▸ Exercise description: Convert the data below into a Markdown table with two columns, Row and Line, giving each line its own numbered row and skipping blank lines. Leave the pictures out of the table.

▸ Records drawn from a collection:
------------------------
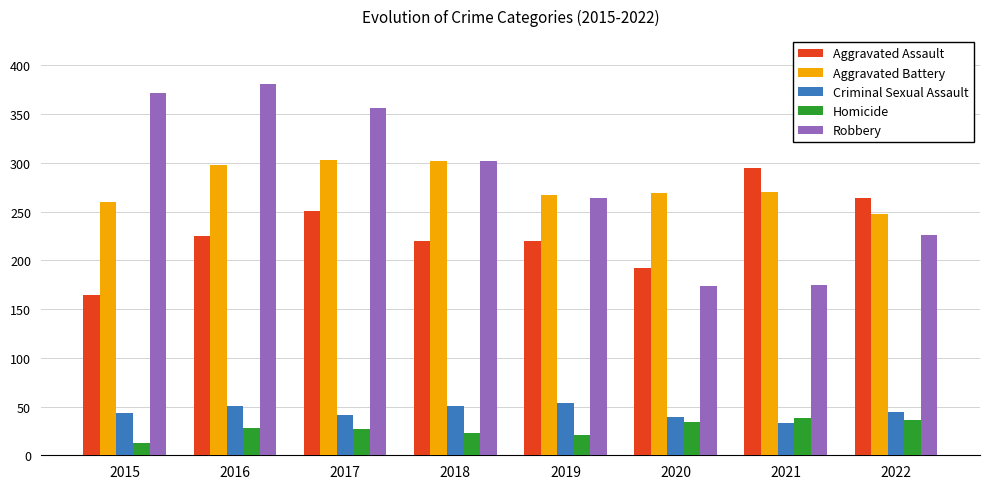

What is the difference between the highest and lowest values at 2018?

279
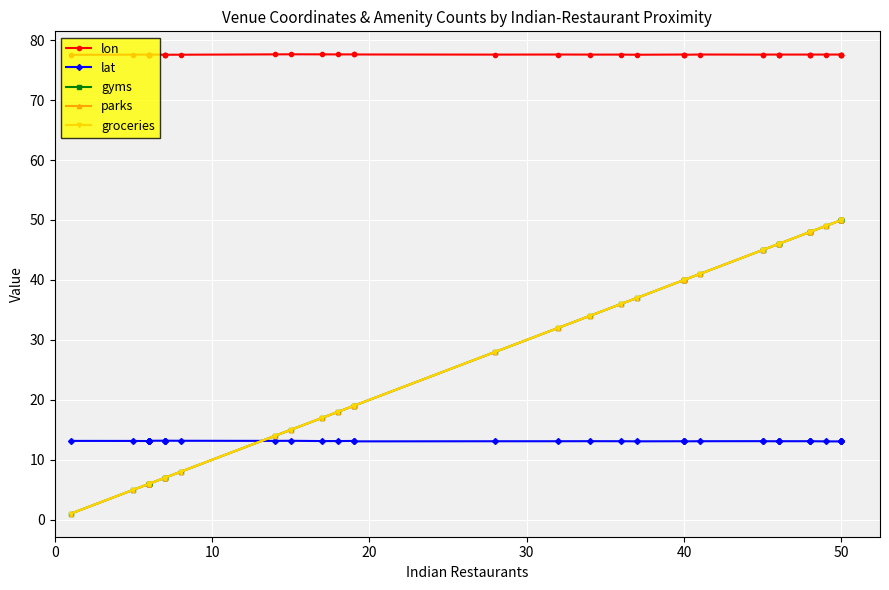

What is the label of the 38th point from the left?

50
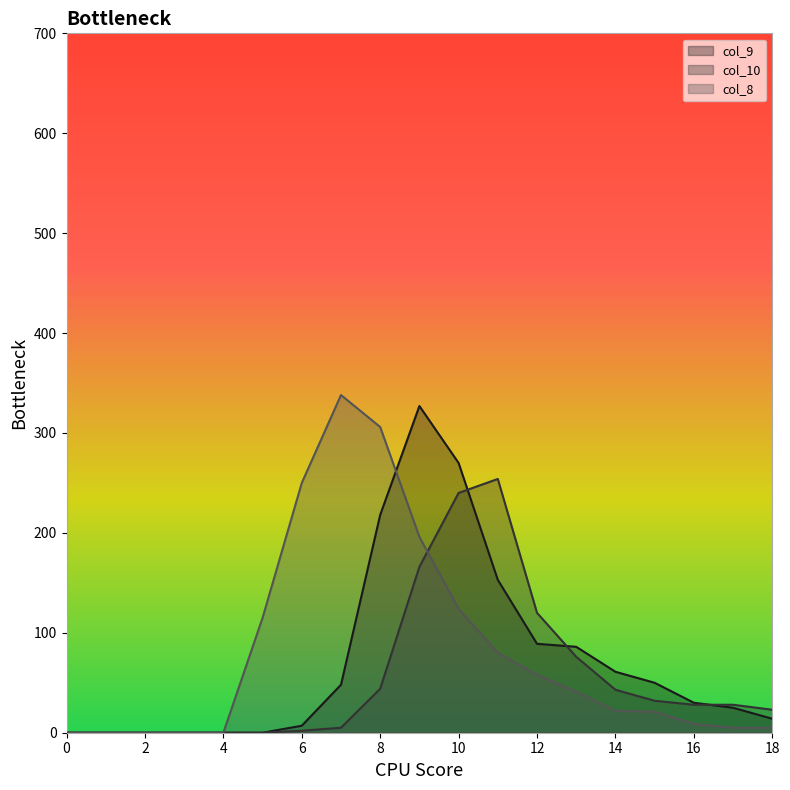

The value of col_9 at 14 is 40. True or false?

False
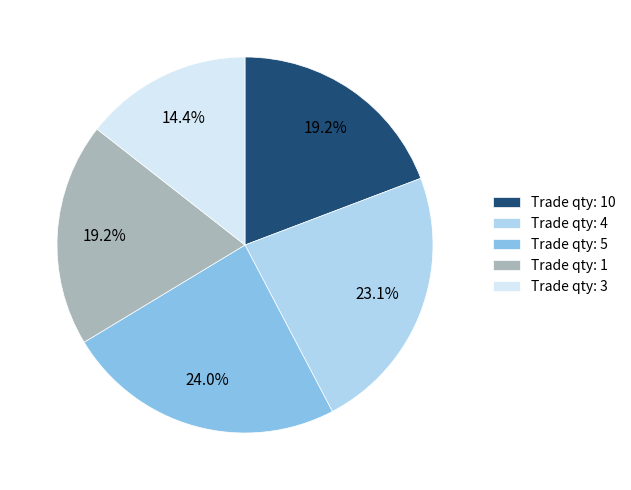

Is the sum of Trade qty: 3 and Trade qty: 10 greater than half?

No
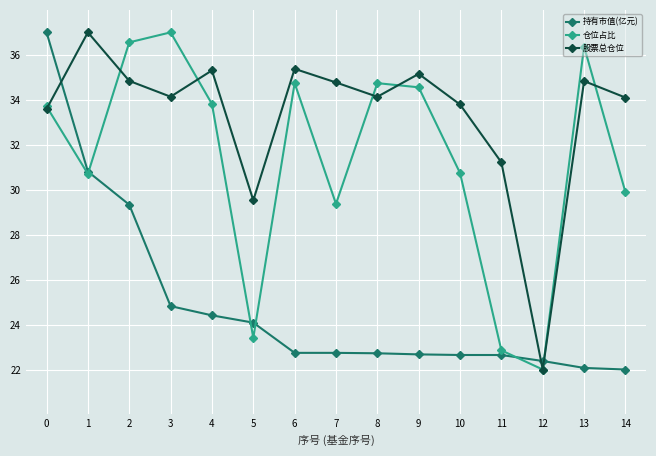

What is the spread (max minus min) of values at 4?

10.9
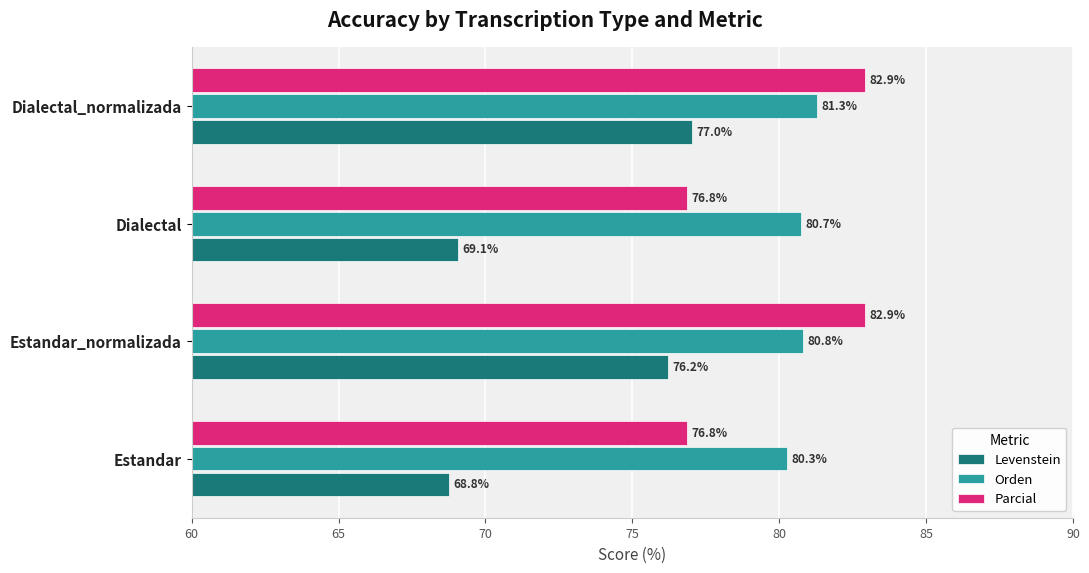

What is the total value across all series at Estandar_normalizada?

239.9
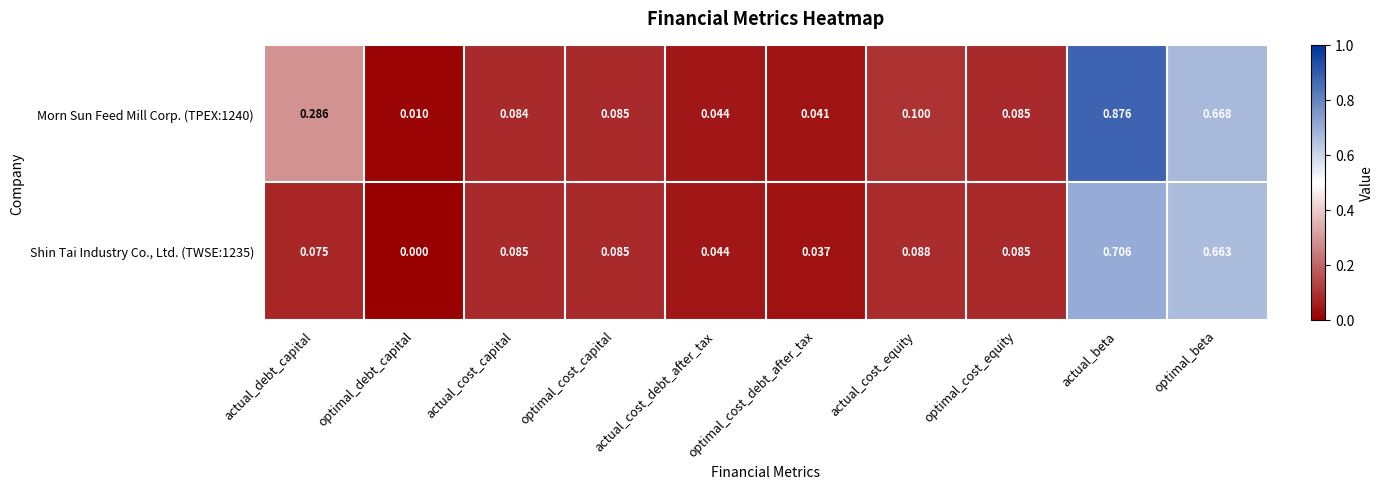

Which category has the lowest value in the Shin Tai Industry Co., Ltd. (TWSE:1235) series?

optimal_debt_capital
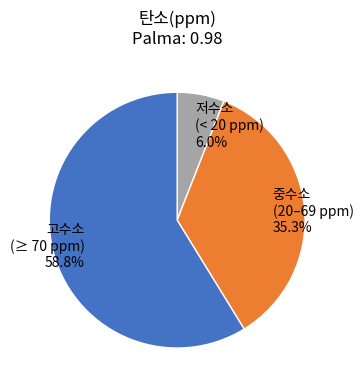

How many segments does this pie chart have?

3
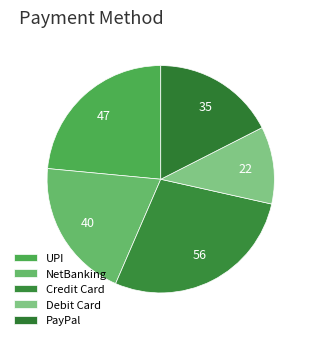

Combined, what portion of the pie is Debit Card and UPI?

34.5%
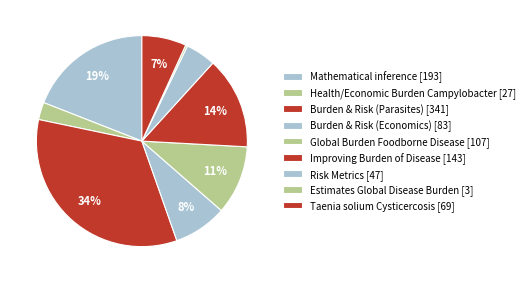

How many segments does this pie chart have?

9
------------------------
▸ Exercise answer:
| Row | Line |
|---|---|
| 1 | What is the difference between the highest and lowest values at 2018? |
| 2 | 279 |
| 3 | What is the label of the 38th point from the left? |
| 4 | 50 |
| 5 | The value of col_9 at 14 is 40. True or false? |
| 6 | False |
| 7 | Is the sum of Trade qty: 3 and Trade qty: 10 greater than half? |
| 8 | No |
| 9 | What is the spread (max minus min) of values at 4? |
| 10 | 10.9 |
| 11 | What is the total value across all series at Estandar_normalizada? |
| 12 | 239.9 |
| 13 | Which category has the lowest value in the Shin Tai Industry Co., Ltd. (TWSE:1235) series? |
| 14 | optimal_debt_capital |
| 15 | How many segments does this pie chart have? |
| 16 | 3 |
| 17 | Combined, what portion of the pie is Debit Card and UPI? |
| 18 | 34.5% |
| 19 | How many segments does this pie chart have? |
| 20 | 9 |